La correspondante du Monde, à Vienne, Joëlle Stolz, a entonné le péan de la victoire sur le mode le plus éclatant : « Dire que Conchita Wurst, avec ses faux cils charbonneux et sa barbe postiche qui lui mange le visage, a décoiffé l’Autriche, est un euphémisme : la victoire de cette diva travestie au concours de l’Eurovision, samedi 10 mai à Copenhague – à la veille d’un référendum à haut risque en Ukraine –, est une divine surprise pour un pays réputé, souvent à tort, pour son conservatisme, qui se retrouve ainsi propulsé à l’avant-garde des changements de société. » En quelques mots, tout est dit : la victoire d’un travesti dans un concours de chant a une portée symbolique considérable. L’image de l’artiste qui veut afficher une identité transsexuelle a valeur sociétale. Le trophée musical porte en lui le signe et la promesse d’un changement radical des mœurs dans un pays réputé catholique, et donc conservateur.

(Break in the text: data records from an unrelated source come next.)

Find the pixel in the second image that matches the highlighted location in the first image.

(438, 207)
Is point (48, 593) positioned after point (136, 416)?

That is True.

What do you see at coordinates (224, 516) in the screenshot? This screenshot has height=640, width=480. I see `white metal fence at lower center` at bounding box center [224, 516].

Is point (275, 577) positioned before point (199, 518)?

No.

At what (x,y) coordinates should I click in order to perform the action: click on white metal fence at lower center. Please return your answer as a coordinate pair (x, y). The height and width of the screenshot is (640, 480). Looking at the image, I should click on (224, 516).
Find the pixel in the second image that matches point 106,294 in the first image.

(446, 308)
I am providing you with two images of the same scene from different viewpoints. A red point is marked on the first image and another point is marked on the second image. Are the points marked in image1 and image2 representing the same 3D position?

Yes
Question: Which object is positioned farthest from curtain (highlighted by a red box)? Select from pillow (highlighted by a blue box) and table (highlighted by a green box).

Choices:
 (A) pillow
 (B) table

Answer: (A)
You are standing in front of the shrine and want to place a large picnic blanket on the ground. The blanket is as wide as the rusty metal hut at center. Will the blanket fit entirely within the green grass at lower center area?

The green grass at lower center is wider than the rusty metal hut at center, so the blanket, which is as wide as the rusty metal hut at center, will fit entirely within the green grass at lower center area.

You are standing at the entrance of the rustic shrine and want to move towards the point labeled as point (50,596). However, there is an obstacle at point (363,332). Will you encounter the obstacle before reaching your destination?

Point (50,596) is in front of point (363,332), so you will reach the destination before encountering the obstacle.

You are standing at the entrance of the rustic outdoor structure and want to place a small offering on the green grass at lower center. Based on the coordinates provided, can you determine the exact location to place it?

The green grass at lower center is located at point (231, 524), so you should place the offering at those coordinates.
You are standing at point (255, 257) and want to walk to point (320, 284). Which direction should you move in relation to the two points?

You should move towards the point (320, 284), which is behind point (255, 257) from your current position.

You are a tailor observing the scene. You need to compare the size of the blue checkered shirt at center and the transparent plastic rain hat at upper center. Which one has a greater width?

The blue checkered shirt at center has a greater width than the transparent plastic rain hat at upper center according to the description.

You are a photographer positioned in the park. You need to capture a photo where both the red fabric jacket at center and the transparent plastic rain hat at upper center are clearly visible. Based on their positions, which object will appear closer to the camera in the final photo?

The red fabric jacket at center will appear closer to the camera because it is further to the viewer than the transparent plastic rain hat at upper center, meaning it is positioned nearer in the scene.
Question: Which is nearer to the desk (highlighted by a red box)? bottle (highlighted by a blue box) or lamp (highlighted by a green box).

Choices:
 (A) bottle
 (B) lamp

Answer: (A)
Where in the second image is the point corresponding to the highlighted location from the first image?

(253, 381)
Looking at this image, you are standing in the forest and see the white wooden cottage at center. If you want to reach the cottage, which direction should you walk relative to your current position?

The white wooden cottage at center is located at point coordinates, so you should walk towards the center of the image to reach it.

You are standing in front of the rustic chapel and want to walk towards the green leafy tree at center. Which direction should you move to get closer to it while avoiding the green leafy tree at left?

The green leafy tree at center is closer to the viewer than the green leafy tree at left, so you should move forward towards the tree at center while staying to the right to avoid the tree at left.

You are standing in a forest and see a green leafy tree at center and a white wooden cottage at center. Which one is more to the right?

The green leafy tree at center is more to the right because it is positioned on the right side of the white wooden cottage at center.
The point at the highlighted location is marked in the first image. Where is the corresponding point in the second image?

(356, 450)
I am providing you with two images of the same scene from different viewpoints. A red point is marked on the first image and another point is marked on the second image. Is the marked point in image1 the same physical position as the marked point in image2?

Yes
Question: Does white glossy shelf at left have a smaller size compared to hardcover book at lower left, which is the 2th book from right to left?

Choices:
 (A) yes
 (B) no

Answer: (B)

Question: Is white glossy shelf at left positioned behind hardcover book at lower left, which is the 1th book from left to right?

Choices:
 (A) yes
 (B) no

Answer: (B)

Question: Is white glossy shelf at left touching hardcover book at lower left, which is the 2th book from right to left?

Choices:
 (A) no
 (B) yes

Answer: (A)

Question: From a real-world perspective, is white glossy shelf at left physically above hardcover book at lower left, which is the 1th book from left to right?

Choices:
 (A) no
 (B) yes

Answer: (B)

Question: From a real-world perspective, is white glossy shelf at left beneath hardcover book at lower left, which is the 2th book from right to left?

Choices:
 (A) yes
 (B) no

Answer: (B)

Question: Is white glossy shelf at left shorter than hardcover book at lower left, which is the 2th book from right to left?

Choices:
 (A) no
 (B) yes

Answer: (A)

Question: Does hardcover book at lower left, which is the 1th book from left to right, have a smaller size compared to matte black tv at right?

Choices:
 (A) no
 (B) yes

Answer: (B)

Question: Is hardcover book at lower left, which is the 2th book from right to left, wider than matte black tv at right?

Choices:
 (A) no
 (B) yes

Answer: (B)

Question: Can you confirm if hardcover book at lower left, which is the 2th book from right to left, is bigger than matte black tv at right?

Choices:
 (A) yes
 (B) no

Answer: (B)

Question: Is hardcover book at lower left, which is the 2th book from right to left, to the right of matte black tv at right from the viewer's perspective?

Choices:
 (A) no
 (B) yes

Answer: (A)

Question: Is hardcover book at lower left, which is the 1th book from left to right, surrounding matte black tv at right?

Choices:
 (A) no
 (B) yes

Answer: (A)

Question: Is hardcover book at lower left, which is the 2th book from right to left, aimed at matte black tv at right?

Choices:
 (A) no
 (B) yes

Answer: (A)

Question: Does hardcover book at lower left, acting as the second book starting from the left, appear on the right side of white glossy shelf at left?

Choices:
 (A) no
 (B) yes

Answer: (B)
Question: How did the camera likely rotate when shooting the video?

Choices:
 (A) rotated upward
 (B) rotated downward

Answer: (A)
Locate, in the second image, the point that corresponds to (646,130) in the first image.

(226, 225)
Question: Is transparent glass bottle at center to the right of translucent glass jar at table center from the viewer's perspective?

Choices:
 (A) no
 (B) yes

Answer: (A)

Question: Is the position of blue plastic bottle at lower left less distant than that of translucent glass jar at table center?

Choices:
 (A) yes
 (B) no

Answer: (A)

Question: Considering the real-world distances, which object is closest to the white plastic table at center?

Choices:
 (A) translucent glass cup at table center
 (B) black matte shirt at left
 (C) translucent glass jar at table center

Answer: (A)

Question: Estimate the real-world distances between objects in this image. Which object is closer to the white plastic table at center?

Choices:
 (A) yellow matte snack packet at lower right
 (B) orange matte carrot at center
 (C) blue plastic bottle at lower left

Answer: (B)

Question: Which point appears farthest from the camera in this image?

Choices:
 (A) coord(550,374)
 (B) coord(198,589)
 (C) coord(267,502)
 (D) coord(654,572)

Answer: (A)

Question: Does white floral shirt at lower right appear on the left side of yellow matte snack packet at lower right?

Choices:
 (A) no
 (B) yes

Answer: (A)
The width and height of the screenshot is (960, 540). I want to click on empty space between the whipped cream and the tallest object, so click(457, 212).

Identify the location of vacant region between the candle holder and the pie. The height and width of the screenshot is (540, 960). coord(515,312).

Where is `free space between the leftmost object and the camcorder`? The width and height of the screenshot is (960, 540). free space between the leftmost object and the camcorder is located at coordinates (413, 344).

On veut parler de « message de tolérance », mais comment ne pas être frappé par son caractère violemment intrusif, qui veut s’imposer aux consciences, éventuellement les forcer, pour l’accession à un âge supérieur, celui d’une émancipation qui rend tout possible et notamment le transformisme des corps et des visages, au gré d’une imagination qui, sous couvert de liberté et surtout d’idiome libertaire, entend s’imposer aux esprits dans ce qu’ils ont de plus intime ? La tolérance est le masque trompeur d’une entreprise de conquête qui entend tout araser sur son passage. Qui ne veut pas acquiescer à son diktat est promis à la réprobation la plus sévère, convertie sans doute demain en décret punitif au regard de la loi.
Il y a sans doute une détestable façon de réagir à une telle opération, c’est de s’en prendre à la personne de l’artiste et même à son ethos personnel, qui relève d’un destin singulier que nul ne saurait juger. Mais l’offensive idéologique, promotionnelle, dont cet épisode est l’occasion, ne peut qu’être jugée avec toute la distance nécessaire par les hommes et les femmes libres, qui entendent garder intacte leur faculté de jugement, leur conception d’une construction de soi qui ne consiste pas en une destruction ou une désintégration. Les attaques sournoises qui visent le christianisme, comme obstacle à ce type d’évolution, devraient faire réfléchir, car l’opposition frontale des premiers chrétiens à certaines mœurs païennes n’avait rien à voir avec un rigorisme outré, elle était porteuse d’humanisation du corps et de la sensibilité la plus profonde. Or, c’est cela qui est en péril aujourd’hui.